◆ **Petikan bacaan**:
----------------
Tolak UU Cipta Kerja, KSPI: 2 Juta Buruh Akan Mogok Nasional Mulai Besok

Presiden KSPI, Said Iqbal (Foto: Liputan6)

Analisaaceh.com, Banda Aceh | Terkait rencana pengesahan UU Omnibus Law Cipta Lapangan Kerja (Cilaka), Kondefederasi Serikat Pekerja Indonesia (KSPI) menyatakan menolak keras rencana tersebut. Bahkan KSPI bersama 32 federasi serikat buruh lainnya akan mogok nasional mulai tanggal 6 sampai 8 Oktober 2020 mendatang.

“KSPI dan buruh Indonesia beserta 32 federasi serikat buruh lainnya menyatakan menolak Omnibus Law RUU Cipta Kerja dan akan mogok nasional pada tanggal 6 sampai 8 Oktober 2020 sesuai mekanisme UU No 9 tahun 1998 tentang Kemerdekaan Menyampaikan Pendapat di Muka Umum dengan tolak Omnibus Law RUU Cipta Kerja,” kata Presiden KSPI, Said Iqbal, Senin (5/10/2020).

Said menyebutkan, mogok Nasional itu akan diikuti sekitar 2 juta buruh di 25 provinsi dan hampir 10 ribu perusahaan dari berbagai sektor industri di seluruh indonesia, seperti industri kimia, energi, tekstil, sepatu, otomotif, baja, elektronik, farmasi dan sektor industri lainnya.
----------------
Menurut berita tentang rencana mogok nasional buruh, berapa banyak buruh yang akan ikut dalam mogok tersebut?
----------------
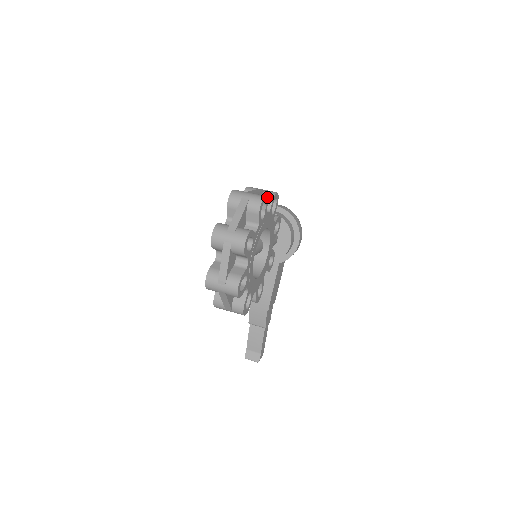
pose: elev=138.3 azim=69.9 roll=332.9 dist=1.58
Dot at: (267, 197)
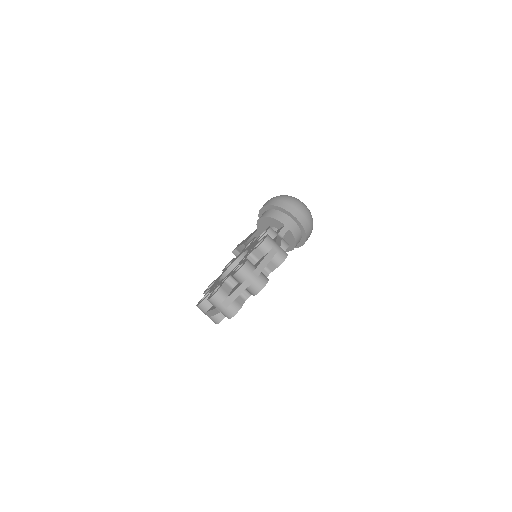
Dot at: (274, 262)
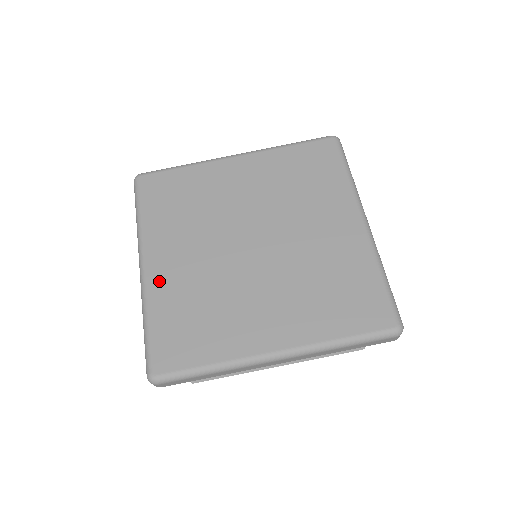
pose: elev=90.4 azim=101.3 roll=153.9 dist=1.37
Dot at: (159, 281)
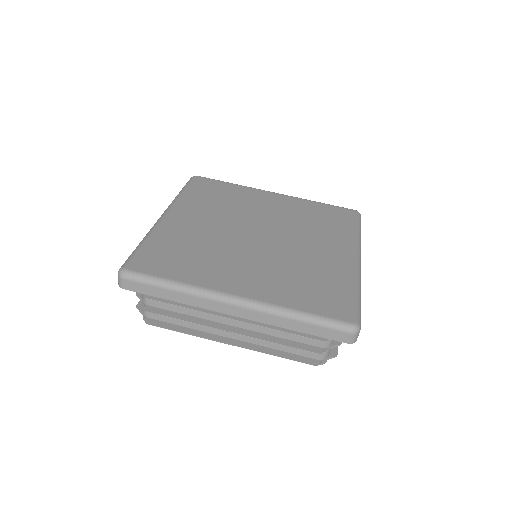
Dot at: (171, 225)
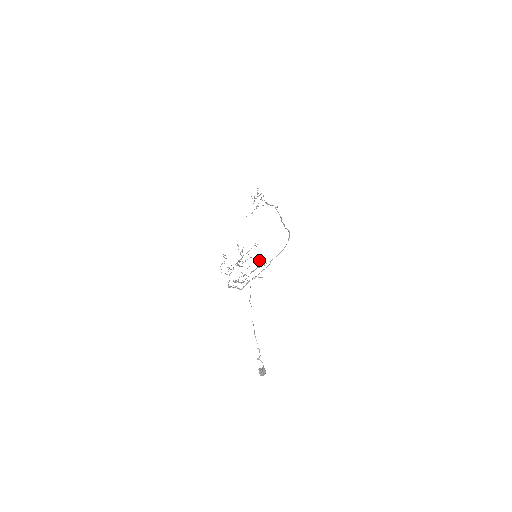
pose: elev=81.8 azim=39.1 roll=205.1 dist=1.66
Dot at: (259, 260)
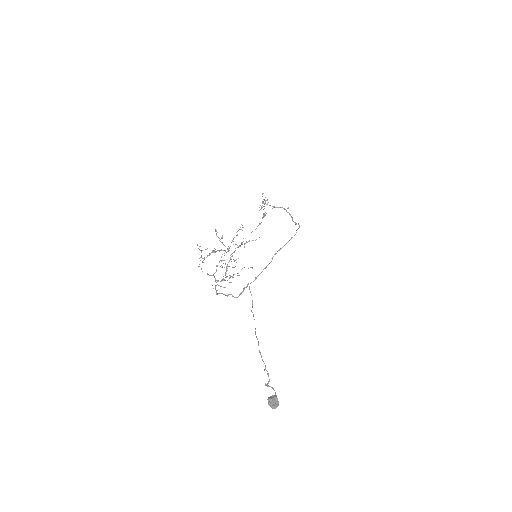
Dot at: occluded
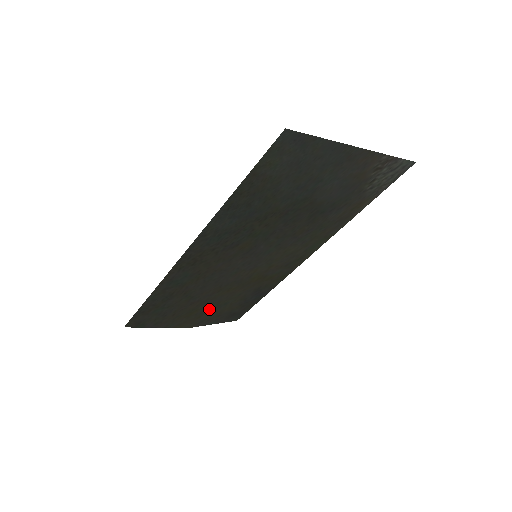
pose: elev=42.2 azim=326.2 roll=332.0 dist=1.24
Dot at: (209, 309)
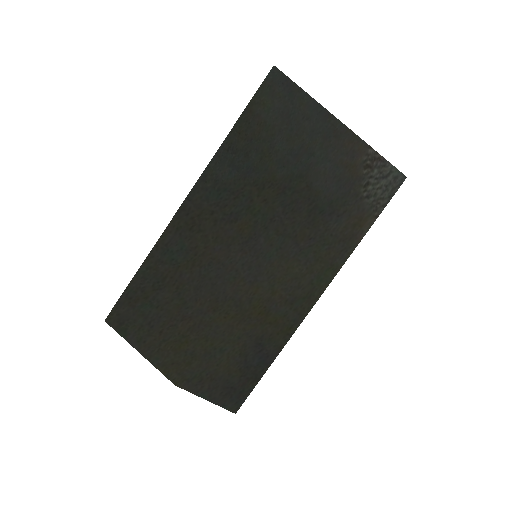
Dot at: (202, 350)
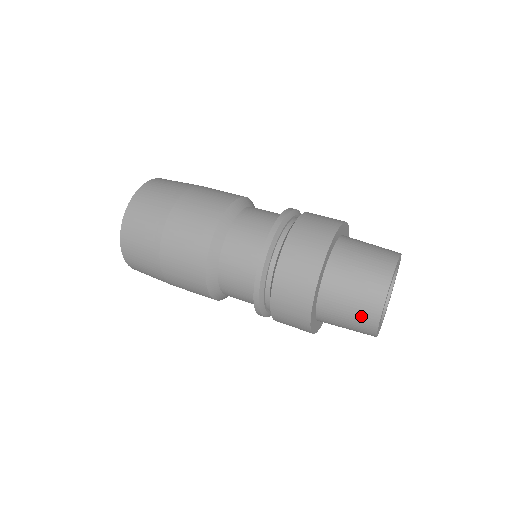
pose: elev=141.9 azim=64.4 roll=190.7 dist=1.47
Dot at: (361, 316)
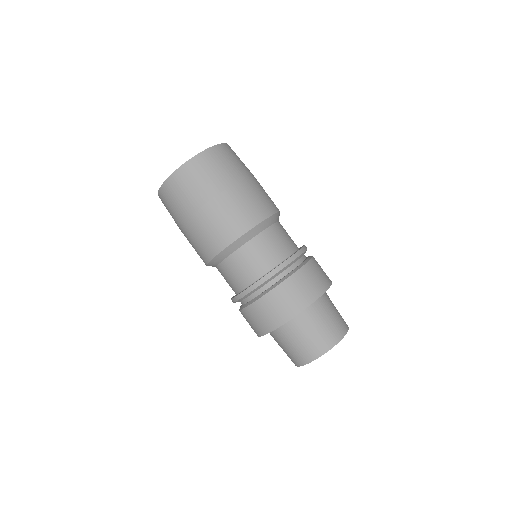
Dot at: occluded
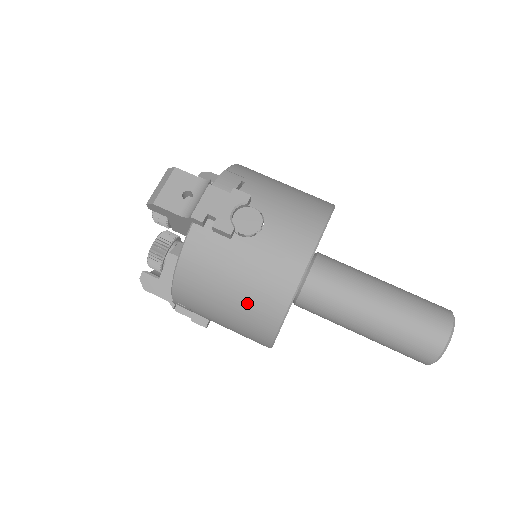
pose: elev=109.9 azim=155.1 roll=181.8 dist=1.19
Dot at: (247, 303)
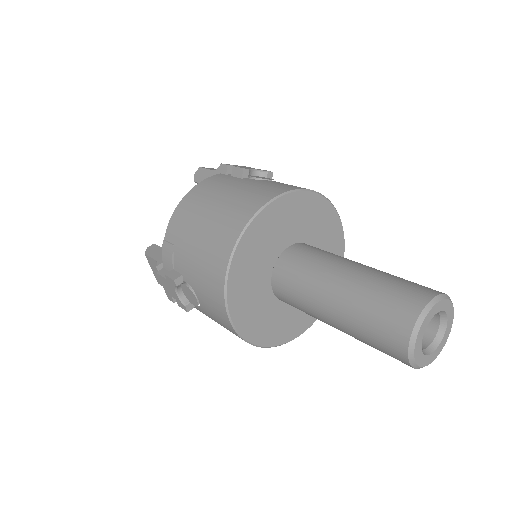
Dot at: occluded
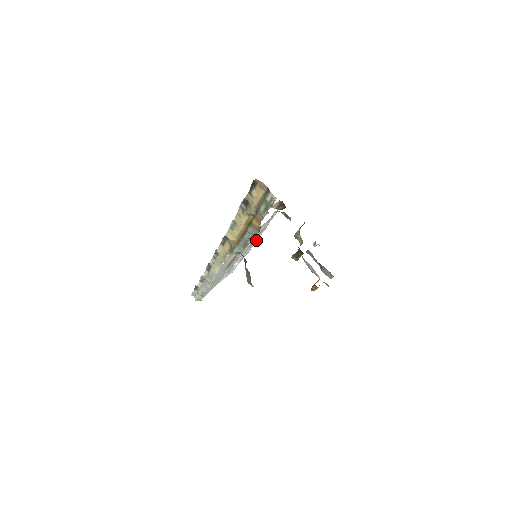
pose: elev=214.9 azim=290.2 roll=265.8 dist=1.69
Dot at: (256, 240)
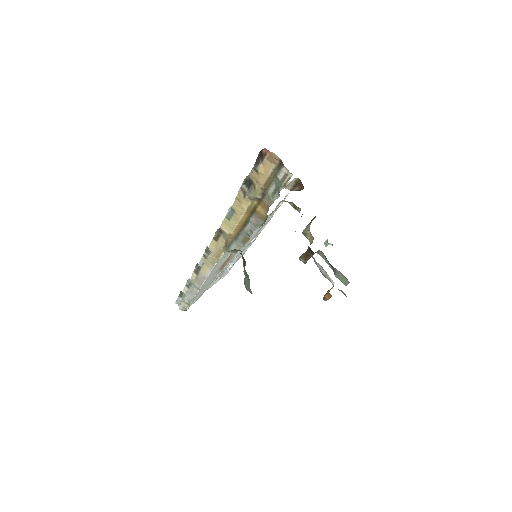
----------------
◆ **Jawaban**:
Sekitar 2 juta buruh.